Versus Wallace Stevens’s sense of writing as a stripping off, with no remedy except itself (out of the William Carlos Williams issue of the Norman Macleod-edited Briarcliff Quarterly, printed in 1946):
      If a man writes a little every day, as Williams does, or used to do, it may be that he is merely practicing in order to make perfect. On the other hand he may be practicing in order to get at his subject. If his subject is, say, a sense, a mood, an integration, and if his representation is faint or obscure, and if he practices in order to overcome his faintness or obscurity, what he really does is to bring, or try to bring, his subject into that degree of focus at which he sees it, for a moment, as it is and at which he is able to represent it in exact definition.
      A man does not spend his life doing this sort of thing unless doing it is something he needs to do. One of the sanctions of the writer is that he is doing something that he needs to do. The need is not the desire to accomplish through writing something not incidental to the writing itself. Thus a political or religious writer writes for political or religious reasons. Williams writes, I think, in order to write. He needs to write.
      What is the nature of this need? What does a man do when he delineates the images of reality? Obviously, the need is a general need and the activity a general activity. It is of our nature that we proceed from the chromatic to the clear, from the unknown to the known. Accordingly the writer who practices in order to make perfect is really practicing to get at his subject and, in that exercise, is participating in a universal activity. He is obeying his nature. Imagism (as one of Williams’ many involvements, however long ago) is not something superficial. It obeys an instinct. Moreover, imagism is an ancient phase of poetry. It is something permanent. Williams is a writer to whom writing is the grinding of a glass, the polishing of a lens by means of which he hopes to be able to see clearly. His delineations are trials.
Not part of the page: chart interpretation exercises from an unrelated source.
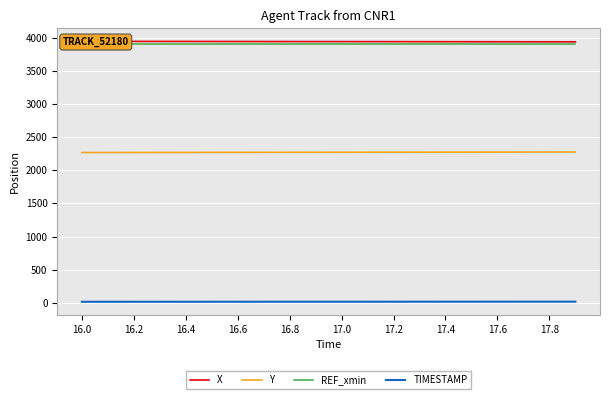

True or false: REF_xmin and X cross at least once.

False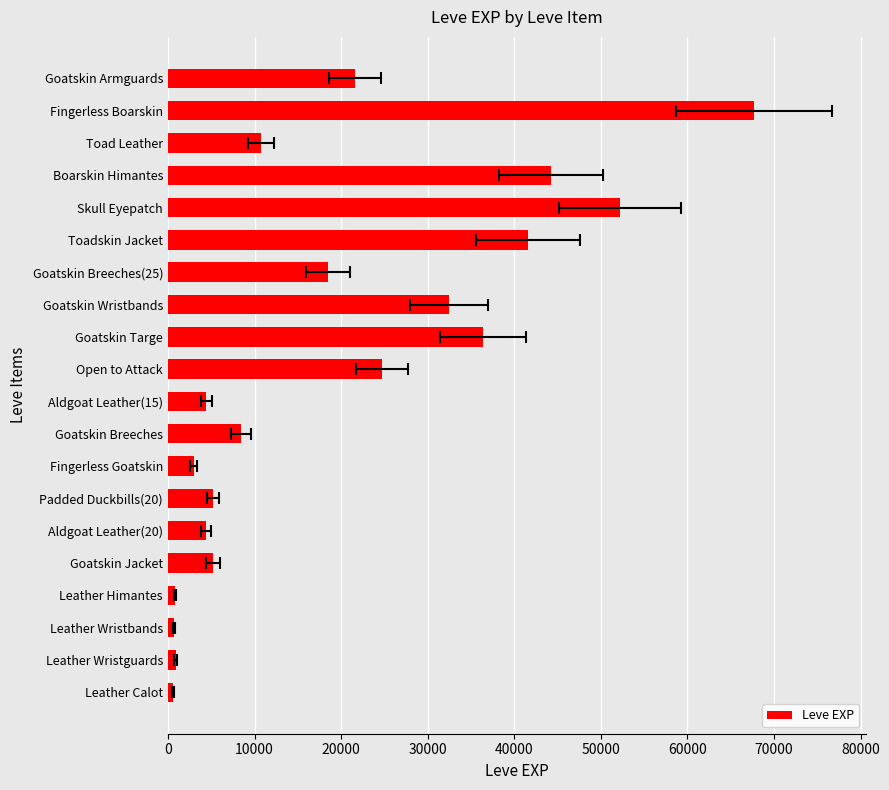

What is the value of the 13th bar from the left?

32460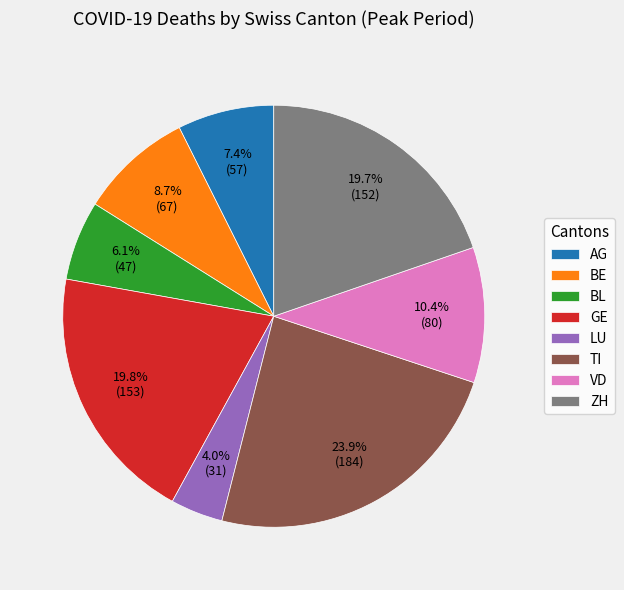

The BE slice represents 19% of the pie. True or false?

False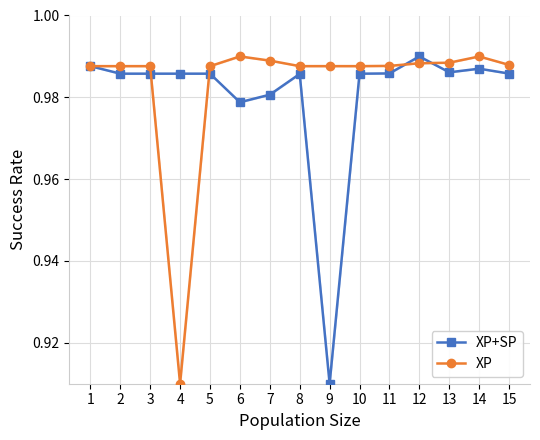

How many categories are shown in the chart?

15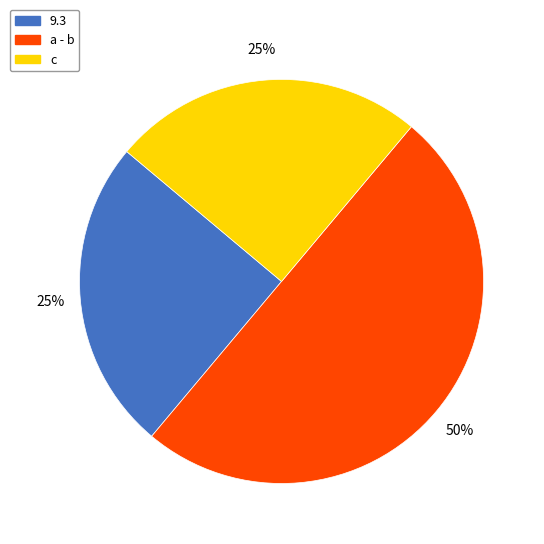

Combined, do 9.3 and a - b account for over 50%?

Yes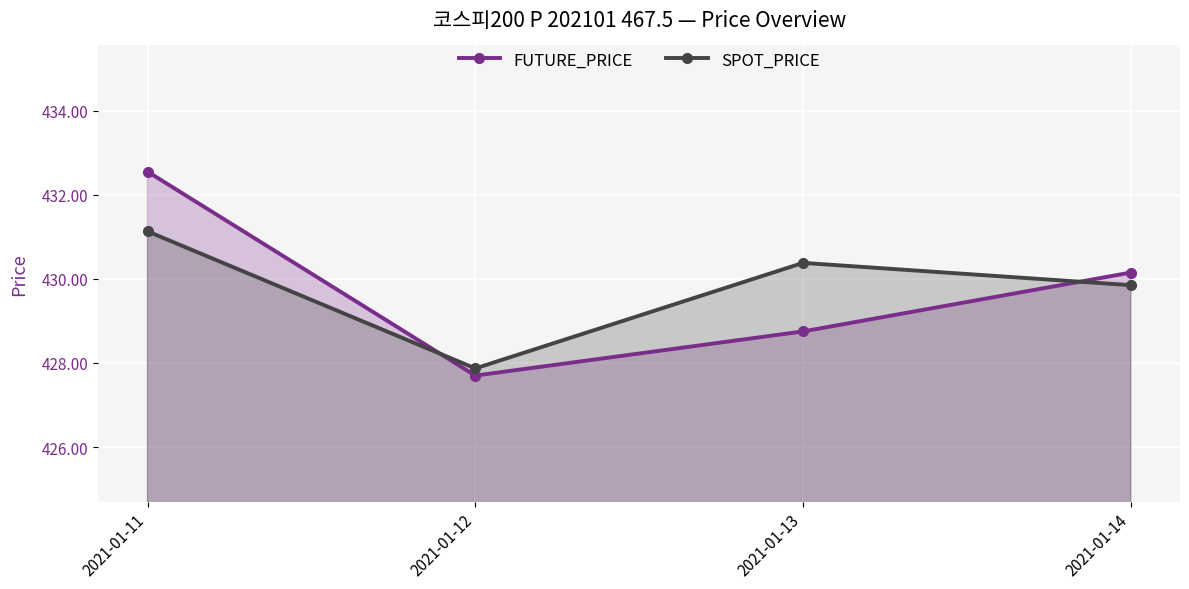

Which series has the largest total across all categories?

SPOT_PRICE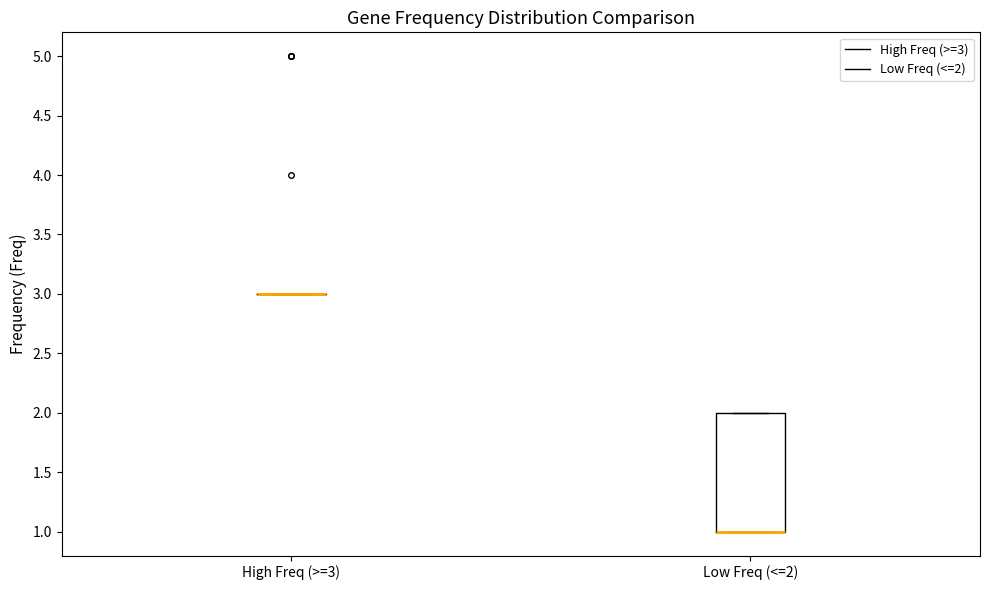

Comparing the boxes themselves (not the whiskers), which one is the tallest?

Low Freq (<=2)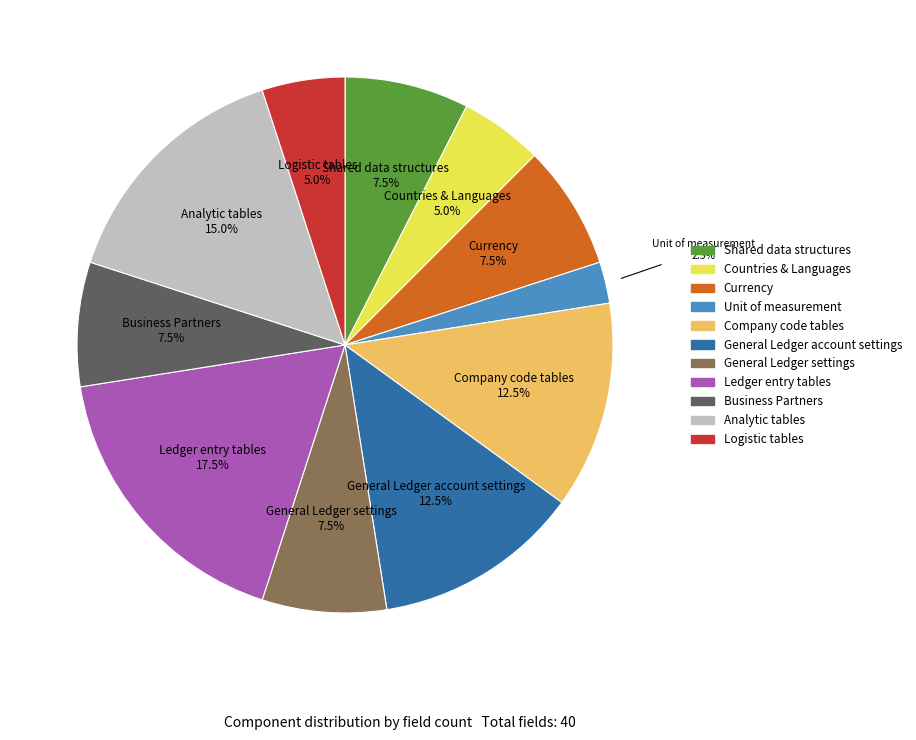

Does Company code tables represent more than half of the total?

No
They are rubbings of reality.
(Oddly enough, Marianne Moore, in a tiny approbatory squib in the issue, seems to mimic Stevens’s image of the focusing lens: “I can only say that for me, lacklustreness and aesthetic mildew vanish under the burning-glass of real poetry, and William Carlos Williams is the real thing.”) Stevens—nearly, I suppose, slipping back into talk of the “rig” (meaning some high-toned dress-up and deportment defining the work)—later calls Williams’s itch “an intellectual tenue.” That quotidian tonus holding, against holding out.